Find the angle at which the two curves `x^(3)-3xy^(2)+2=0and3x^(2)y-y^(3)+3=0` intersect each other.

To find the angle at which the two curves \( x^3 - 3xy^2 + 2 = 0 \) and \( 3x^2y - y^3 + 3 = 0 \) intersect, we will follow these steps: ### Step 1: Differentiate the first curve We start with the first curve: \[ x^3 - 3xy^2 + 2 = 0 \] Differentiating both sides with respect to \( x \): \[ \frac{d}{dx}(x^3) - \frac{d}{dx}(3xy^2) + \frac{d}{dx}(2) = 0 \] Using the product rule for \( 3xy^2 \): \[ 3x^2 - 3\left(y^2 + 2y\frac{dy}{dx}x\right) = 0 \] This simplifies to: \[ 3x^2 - 3y^2 - 6xy\frac{dy}{dx} = 0 \] Rearranging gives us: \[ 3x^2 - 3y^2 = 6xy\frac{dy}{dx} \] Thus, we can express \( \frac{dy}{dx} \): \[ \frac{dy}{dx} = \frac{x^2 - y^2}{2xy} \] ### Step 2: Differentiate the second curve Now, we differentiate the second curve: \[ 3x^2y - y^3 + 3 = 0 \] Differentiating both sides with respect to \( x \): \[ \frac{d}{dx}(3x^2y) - \frac{d}{dx}(y^3) + \frac{d}{dx}(3) = 0 \] Using the product rule for \( 3x^2y \): \[ 3(2xy + x^2\frac{dy}{dx}) - 3y^2\frac{dy}{dx} = 0 \] This simplifies to: \[ 6xy + 3x^2\frac{dy}{dx} - 3y^2\frac{dy}{dx} = 0 \] Rearranging gives us: \[ 6xy = (3y^2 - 3x^2)\frac{dy}{dx} \] Thus, we can express \( \frac{dy}{dx} \): \[ \frac{dy}{dx} = \frac{2xy}{y^2 - x^2} \] ### Step 3: Find the slopes at the point of intersection Let the point of intersection be \( (x_1, y_1) \).
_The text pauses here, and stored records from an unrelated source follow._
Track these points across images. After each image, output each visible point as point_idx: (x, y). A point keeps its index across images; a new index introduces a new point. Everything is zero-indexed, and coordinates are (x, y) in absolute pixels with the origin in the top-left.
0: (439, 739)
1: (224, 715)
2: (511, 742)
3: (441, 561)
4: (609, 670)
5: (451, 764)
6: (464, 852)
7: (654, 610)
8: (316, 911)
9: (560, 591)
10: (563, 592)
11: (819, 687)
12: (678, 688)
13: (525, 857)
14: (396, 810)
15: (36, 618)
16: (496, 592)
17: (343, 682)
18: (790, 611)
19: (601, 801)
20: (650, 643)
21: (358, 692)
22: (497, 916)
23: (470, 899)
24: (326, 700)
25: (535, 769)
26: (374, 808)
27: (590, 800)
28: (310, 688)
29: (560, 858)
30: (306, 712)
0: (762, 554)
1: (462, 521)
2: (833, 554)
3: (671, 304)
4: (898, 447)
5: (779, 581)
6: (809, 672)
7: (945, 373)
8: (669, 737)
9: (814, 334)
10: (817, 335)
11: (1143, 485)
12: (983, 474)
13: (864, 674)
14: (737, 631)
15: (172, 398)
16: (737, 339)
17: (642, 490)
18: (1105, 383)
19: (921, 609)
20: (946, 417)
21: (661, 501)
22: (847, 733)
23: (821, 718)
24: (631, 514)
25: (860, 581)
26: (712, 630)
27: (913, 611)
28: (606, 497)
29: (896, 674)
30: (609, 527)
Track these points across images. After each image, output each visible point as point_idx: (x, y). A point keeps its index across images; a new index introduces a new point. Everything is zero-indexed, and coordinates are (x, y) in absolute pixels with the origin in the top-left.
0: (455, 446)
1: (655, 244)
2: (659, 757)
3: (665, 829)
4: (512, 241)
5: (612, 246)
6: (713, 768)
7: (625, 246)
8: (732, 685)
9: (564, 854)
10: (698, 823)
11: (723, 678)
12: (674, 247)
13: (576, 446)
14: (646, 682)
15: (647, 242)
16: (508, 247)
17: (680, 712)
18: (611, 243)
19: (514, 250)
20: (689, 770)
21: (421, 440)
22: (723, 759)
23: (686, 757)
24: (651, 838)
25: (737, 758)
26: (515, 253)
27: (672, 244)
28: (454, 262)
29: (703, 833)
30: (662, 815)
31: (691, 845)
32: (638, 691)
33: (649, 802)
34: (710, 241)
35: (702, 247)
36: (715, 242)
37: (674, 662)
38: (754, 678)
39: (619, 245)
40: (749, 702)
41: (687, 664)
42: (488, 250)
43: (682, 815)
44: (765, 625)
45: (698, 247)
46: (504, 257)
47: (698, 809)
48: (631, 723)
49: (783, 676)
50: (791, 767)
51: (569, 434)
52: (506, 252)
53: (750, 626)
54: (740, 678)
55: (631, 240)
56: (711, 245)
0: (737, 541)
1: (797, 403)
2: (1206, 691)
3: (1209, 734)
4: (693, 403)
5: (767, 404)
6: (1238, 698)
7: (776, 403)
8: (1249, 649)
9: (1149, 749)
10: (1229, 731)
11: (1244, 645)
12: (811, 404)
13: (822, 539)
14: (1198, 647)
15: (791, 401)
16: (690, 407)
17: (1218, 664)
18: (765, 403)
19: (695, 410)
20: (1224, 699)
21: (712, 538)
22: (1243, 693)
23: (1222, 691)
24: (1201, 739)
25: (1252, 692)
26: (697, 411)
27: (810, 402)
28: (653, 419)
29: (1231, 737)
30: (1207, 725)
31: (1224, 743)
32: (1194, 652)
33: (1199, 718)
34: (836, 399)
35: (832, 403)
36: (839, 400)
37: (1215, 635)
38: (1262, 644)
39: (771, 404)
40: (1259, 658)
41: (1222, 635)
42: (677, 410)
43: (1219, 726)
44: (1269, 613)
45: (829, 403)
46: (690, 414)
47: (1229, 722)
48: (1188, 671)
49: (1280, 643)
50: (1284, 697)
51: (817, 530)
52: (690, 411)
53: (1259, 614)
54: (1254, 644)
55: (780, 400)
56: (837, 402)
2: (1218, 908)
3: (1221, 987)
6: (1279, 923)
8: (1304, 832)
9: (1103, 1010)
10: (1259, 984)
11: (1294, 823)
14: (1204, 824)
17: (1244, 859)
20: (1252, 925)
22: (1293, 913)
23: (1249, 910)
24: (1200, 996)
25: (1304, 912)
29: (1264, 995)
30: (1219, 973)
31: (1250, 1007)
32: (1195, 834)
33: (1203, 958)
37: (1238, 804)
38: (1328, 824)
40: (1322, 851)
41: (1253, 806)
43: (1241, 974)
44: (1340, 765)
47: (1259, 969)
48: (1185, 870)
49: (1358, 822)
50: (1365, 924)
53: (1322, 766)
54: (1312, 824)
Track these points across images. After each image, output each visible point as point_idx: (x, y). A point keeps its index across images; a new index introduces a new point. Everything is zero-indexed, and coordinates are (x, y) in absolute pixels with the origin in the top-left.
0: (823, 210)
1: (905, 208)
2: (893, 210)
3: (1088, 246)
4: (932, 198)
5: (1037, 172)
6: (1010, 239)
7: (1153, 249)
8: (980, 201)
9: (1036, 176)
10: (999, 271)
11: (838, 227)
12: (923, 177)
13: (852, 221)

The slopes of the tangents at this point for the two curves are: 1. For the first curve: \[ m_1 = \frac{x_1^2 - y_1^2}{2x_1y_1} \] 2. For the second curve: \[ m_2 = \frac{2x_1y_1}{y_1^2 - x_1^2} \] ### Step 4: Find the angle between the two curves The angle \( \theta \) between the two curves can be found using the formula: \[ \tan(\theta) = \left| \frac{m_1 - m_2}{1 + m_1m_2} \right| \] To find the angle at which the curves intersect, we can also check if the product of the slopes is -1, which indicates that they intersect at right angles. ### Step 5: Check for right angle intersection Calculating the product of the slopes: \[ m_1 \cdot m_2 = \left(\frac{x_1^2 - y_1^2}{2x_1y_1}\right) \cdot \left(\frac{2x_1y_1}{y_1^2 - x_1^2}\right) = -1 \] This implies that the curves intersect at right angles. ### Conclusion The angle at which the two curves intersect each other is \( 90^\circ \). ---